Single by Perry Como
- Language: English (+ counting in Italian, French and German)
- B-side: "I Know What God Is"
- Released: January 1960
- Recorded: December 28, 1959
- Genre: Traditional pop
- Length: 2:18
- Label: RCA Victor
- Songwriter: Irving Gordon
- Producer: Charles Grean

Perry Como singles chronology
| "I Know" (1959) | "Delaware" (1960) | "I Know What God Is" (1960) |

= Delaware (song) =

"Delaware" is a popular song, written by Irving Gordon. The song was published in 1959 and has references to 15 states of the United States.
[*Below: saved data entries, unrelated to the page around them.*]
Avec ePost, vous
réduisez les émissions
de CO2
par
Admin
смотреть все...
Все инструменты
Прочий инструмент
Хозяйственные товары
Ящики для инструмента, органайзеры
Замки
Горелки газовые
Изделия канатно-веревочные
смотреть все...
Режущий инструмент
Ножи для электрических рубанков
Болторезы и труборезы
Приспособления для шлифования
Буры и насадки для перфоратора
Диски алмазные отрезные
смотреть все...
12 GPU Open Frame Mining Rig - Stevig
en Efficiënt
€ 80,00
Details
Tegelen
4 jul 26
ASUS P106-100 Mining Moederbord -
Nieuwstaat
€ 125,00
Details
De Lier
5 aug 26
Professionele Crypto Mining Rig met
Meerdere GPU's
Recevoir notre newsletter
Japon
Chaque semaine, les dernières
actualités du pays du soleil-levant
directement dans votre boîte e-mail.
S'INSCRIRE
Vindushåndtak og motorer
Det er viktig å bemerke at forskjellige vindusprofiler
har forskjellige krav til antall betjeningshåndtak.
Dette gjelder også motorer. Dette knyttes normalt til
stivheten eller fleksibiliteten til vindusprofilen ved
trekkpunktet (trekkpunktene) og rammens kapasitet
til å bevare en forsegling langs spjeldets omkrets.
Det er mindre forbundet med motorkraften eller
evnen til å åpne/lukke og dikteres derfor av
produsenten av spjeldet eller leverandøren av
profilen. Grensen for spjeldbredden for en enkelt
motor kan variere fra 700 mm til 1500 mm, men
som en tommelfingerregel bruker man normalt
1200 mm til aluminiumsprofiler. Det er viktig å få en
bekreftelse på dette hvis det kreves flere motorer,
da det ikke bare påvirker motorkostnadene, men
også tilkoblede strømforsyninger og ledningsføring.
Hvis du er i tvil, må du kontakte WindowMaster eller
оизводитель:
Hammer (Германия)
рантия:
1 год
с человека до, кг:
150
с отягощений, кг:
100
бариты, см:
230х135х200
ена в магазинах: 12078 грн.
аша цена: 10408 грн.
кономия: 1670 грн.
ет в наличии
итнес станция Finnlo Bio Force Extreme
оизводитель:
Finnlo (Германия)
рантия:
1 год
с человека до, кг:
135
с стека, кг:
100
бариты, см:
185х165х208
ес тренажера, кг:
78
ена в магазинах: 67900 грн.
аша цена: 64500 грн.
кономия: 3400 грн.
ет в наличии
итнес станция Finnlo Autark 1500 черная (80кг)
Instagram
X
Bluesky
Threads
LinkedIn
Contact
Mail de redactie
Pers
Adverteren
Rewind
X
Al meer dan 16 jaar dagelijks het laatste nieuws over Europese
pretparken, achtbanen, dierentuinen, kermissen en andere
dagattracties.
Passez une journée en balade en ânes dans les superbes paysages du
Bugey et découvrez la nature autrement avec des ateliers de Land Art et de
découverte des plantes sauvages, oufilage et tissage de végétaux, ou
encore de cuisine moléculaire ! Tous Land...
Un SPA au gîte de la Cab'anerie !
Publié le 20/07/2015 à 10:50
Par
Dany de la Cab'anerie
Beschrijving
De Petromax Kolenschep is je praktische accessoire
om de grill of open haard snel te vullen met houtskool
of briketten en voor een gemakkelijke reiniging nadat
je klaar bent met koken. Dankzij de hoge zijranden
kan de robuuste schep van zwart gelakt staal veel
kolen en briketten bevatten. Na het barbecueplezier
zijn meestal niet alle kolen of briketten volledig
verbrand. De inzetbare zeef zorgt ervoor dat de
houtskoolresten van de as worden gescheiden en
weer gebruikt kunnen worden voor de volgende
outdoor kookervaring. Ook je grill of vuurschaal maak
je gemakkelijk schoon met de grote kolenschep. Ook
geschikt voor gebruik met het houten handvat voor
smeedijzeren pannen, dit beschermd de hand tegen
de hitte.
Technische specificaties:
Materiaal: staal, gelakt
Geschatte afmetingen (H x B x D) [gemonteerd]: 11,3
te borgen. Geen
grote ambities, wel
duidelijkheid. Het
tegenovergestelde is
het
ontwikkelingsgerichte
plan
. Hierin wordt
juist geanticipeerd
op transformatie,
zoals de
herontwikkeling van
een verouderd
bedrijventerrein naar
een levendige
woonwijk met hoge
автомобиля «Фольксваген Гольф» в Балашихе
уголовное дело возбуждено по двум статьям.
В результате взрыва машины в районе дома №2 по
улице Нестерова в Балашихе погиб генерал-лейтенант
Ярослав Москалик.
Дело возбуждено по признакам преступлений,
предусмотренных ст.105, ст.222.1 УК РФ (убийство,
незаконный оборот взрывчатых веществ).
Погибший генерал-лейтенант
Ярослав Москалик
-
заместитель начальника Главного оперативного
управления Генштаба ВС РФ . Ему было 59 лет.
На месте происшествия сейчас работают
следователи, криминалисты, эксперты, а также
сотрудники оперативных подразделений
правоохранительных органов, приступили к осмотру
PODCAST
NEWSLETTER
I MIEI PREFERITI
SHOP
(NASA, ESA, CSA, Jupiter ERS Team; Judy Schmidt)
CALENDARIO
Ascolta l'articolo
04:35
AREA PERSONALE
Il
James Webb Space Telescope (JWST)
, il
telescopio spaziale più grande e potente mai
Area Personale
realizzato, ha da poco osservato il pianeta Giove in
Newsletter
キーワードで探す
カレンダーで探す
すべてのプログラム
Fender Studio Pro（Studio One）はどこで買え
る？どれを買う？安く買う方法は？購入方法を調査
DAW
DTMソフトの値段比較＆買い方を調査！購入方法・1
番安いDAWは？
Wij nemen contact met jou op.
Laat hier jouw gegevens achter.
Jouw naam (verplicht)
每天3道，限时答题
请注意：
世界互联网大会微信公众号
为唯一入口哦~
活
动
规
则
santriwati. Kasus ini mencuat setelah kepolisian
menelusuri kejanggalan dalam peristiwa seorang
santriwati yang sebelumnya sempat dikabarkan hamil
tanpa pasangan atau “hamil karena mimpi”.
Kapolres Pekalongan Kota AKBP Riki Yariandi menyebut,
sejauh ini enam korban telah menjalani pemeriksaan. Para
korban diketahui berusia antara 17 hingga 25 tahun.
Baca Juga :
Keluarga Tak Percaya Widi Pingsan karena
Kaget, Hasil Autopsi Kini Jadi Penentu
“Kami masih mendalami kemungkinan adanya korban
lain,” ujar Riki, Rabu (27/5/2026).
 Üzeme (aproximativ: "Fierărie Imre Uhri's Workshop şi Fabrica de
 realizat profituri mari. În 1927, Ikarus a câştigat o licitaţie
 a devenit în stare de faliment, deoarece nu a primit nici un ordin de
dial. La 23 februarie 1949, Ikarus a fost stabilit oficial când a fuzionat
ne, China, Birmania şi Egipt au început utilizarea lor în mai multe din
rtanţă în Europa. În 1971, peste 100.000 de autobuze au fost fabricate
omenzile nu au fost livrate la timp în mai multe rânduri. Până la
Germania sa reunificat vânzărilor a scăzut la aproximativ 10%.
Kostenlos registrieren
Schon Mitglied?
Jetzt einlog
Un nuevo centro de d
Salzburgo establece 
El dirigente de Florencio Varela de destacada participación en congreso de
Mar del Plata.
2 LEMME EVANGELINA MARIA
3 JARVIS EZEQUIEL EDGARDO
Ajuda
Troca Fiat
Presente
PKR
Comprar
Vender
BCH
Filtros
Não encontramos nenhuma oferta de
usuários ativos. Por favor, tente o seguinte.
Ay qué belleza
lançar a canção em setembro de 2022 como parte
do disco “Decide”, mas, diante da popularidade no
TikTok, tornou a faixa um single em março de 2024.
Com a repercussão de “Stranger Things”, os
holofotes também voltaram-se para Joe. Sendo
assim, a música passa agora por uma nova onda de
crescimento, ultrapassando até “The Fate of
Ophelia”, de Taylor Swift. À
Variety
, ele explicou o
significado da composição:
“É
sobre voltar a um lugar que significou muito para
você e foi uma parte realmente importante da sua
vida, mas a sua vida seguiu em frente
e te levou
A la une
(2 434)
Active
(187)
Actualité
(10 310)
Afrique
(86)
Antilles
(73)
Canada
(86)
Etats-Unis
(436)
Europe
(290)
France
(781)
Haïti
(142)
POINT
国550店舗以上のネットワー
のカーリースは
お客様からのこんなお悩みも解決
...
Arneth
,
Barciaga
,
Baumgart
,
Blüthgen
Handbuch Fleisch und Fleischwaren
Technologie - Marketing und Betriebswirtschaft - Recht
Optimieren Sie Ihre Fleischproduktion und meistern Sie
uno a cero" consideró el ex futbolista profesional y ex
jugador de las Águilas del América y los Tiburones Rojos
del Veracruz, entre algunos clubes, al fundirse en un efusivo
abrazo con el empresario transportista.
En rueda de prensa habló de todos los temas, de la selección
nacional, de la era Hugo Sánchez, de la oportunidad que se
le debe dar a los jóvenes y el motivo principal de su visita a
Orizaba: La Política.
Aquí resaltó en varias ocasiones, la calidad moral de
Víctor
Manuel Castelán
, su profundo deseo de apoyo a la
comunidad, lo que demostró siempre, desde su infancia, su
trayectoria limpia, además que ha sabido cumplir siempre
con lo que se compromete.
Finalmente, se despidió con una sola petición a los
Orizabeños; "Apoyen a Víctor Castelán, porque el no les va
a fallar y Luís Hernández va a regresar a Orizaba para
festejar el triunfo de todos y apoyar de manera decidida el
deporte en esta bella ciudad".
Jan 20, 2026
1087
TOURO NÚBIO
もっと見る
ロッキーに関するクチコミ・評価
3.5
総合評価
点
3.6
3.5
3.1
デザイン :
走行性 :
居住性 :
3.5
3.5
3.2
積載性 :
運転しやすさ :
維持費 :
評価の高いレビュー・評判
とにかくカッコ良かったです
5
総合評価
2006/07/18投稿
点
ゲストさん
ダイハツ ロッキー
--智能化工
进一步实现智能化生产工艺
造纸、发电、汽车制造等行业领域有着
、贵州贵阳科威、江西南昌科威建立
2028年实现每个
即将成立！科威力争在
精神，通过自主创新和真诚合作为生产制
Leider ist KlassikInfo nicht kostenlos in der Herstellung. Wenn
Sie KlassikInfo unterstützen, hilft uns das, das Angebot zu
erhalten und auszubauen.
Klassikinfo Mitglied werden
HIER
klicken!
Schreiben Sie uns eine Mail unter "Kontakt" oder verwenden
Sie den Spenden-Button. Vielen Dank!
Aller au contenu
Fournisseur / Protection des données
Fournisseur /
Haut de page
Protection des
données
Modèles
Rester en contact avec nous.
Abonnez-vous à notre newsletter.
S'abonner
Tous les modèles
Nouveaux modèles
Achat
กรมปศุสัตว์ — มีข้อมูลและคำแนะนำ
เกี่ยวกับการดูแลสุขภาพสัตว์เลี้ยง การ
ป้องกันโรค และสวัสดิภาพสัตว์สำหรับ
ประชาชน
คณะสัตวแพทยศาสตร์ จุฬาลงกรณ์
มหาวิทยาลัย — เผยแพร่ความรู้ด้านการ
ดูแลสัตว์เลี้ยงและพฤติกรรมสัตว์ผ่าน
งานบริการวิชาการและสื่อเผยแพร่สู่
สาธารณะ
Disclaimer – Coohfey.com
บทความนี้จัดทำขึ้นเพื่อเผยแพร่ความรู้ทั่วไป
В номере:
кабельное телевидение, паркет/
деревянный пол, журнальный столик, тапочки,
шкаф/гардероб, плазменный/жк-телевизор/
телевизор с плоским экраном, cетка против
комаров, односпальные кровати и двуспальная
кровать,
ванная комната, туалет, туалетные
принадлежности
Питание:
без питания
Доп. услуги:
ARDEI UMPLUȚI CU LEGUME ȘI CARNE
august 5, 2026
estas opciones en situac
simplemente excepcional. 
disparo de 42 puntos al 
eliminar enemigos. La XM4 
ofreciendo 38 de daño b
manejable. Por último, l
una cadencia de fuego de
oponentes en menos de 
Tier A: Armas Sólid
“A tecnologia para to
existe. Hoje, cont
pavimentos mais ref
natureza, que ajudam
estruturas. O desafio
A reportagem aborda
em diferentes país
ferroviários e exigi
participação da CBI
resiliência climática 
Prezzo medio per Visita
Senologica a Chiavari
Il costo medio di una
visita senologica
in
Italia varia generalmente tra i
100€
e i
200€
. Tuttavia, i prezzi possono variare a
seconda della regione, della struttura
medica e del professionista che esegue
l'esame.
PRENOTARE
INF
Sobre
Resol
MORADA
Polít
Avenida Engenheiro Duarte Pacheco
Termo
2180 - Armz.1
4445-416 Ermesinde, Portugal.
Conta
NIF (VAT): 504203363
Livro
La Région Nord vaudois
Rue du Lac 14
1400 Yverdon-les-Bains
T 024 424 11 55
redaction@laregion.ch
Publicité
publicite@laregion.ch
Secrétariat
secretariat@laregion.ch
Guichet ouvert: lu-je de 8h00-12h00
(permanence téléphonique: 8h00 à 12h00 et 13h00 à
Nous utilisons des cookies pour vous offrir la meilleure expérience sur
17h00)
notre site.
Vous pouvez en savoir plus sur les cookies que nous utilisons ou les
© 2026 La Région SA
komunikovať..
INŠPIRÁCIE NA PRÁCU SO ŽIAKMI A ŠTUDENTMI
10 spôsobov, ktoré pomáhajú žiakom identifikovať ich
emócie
The states were portrayed, in the form of puns, as: Della wear, new jersey, Calla 'phone ya, how ar' ya, Missus sip, mini-soda, Ora gone, I'll ask 'er, taxes, Wiscon sin, new brass key, Arkan saw, Tenne see, Flora die and misery.

Gordon was apparently inspired to write the song after the success of another song that he wrote punning on the name of States of the United States of America: "Mister and Mississippi."

The hit version of the song was recorded by Perry Como on December 28, 1959. It was released by RCA Victor as a 45 rpm single with catalog number 47-7670 and as a stereophonic single with catalog number 61-7670. The flip side was "I Know What God Is". The record reached #22 on the Billboard charts in March 1960. The 2 sides were co-charted in Canada, reaching number 16.

The same recording, with the same B-side, was released by RCA Victor in the United Kingdom (catalog number 1170) where, oddly, it sold even better than in the U.S., reaching #3 on the UK Singles Chart.